Exercise text:
▽
Since Cold War tensions have subsided, peace has been threatened by resurgent ethnic and nationalist conflicts in many regions. Consequently, United Nations peacekeeping operations have grown rapidly in number and complexity in recent years. While 13 operations were established in the first 40 years of United Nations peacekeeping, 28 new operations have been launched since 1988. At its peak in 1995, the total deployment of United Nations military and civilian personnel reached almost 70,000 from 77 countries. "Traditional" peacekeeping has given way to complex, integrated operations which require a combination of political, military and humanitarian action. Police officers, electoral observers, human rights monitors and other civilians have joined military personnel under the United Nations flag to help implement negotiated settlements of conflicts between previously hostile parties, encouraging former opponents to build a peaceful future together.

As the world has increasingly turned to the United Nations to deal with the conflicts, the cost of United Nations peacekeeping has risen accordingly. The annual cost of all operations in 1995 amounted to approximately $3.0 billion. This investment in peacekeeping must be seen in perspective, however. Global military expenditures at the beginning of the 1990s amounted to about $1 trillion a year, or $2 million per minute. In other words, preparing for war costs in just over a day what keeping the peace costs in a year. The real cost of peacekeeping must ultimately be measured against the cost of the alternative -- war.

Peacekeeping operations are set up by the Security Council -- the United Nations principal organ vested with the primary responsibility for maintaining international peace and security. These operations must have the consent of the host Governments, and usually of the other parties involved, and must not be used in any way to favour one party against another. The success of a peacekeeping operation also requires a clear and practicable mandate, the cooperation of the parties in implementing it, effective command at Headquarters and in the field, and adequate logistic and financial support.

United Nations troops carry light arms and are allowed to use minimum force only in self-defence, or if armed persons try to stop them from carrying out the orders of their commanders. United Nations military observers are unarmed. Only in exceptional circumstances may United Nations troops be authorized to use force in carrying out their responsibilities.
△
What is being asked:
According to the peacekeeping text, what was the annual cost of all United Nations peacekeeping operations in 1995? Answer from the peacekeeping text alone.

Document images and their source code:
▽
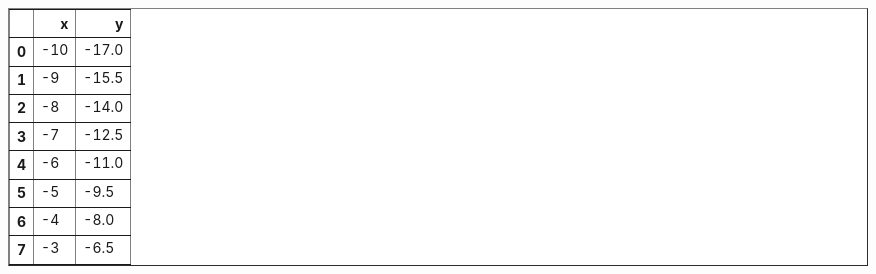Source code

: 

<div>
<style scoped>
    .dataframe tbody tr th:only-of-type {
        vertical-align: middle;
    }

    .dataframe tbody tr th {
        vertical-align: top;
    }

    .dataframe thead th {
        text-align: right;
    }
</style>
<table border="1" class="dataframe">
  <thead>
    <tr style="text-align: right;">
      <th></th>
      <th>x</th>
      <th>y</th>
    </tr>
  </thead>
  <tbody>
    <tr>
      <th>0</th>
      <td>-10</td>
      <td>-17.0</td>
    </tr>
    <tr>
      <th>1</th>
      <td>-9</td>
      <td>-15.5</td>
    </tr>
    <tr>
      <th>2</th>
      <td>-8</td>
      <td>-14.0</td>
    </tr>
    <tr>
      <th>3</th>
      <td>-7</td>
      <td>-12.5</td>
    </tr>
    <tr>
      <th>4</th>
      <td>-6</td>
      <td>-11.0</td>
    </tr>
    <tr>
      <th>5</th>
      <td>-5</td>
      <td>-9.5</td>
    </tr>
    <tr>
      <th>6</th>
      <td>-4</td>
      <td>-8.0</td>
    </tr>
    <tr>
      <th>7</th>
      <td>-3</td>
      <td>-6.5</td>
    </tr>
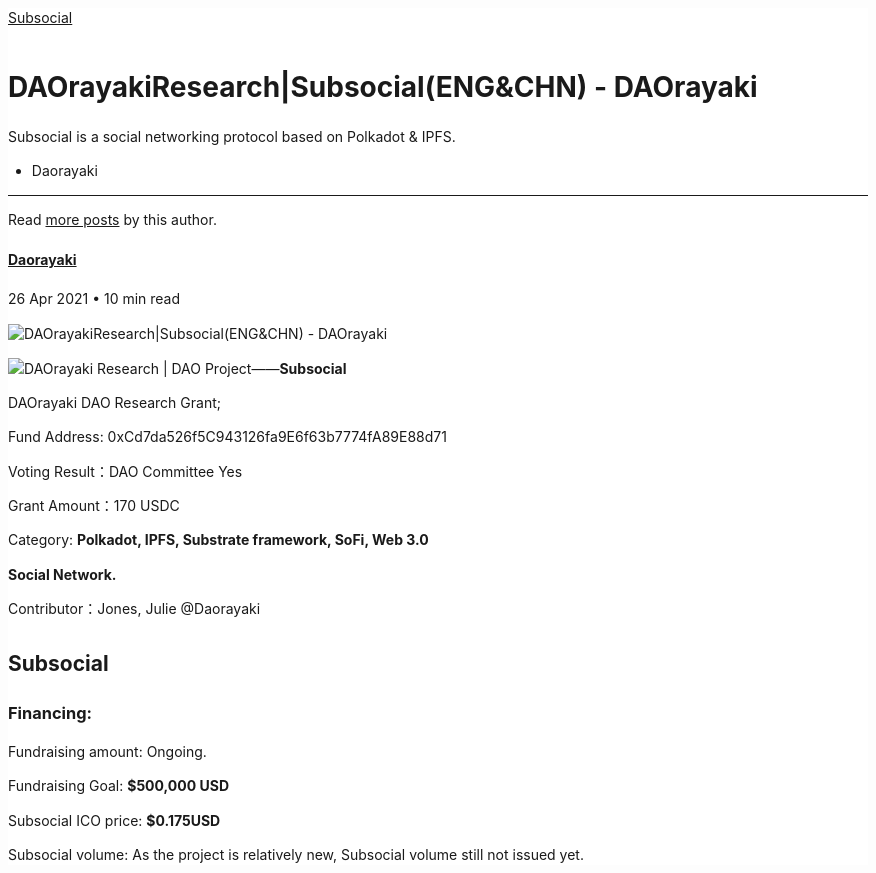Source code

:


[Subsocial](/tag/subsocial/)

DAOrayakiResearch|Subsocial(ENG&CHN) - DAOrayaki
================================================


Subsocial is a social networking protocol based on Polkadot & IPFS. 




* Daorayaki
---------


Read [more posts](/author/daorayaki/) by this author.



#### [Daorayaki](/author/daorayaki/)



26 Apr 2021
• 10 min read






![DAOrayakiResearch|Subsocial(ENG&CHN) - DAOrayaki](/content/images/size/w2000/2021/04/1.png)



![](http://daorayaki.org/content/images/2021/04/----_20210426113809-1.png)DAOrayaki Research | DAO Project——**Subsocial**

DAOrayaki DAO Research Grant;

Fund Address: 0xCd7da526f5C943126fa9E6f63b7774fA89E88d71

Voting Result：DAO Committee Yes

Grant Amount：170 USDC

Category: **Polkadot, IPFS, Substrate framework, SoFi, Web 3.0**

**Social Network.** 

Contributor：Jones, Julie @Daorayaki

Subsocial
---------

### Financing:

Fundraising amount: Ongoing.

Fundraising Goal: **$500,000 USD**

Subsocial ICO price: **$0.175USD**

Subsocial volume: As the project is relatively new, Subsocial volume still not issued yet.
△
Worked solution:
Approximately $3.0 billion.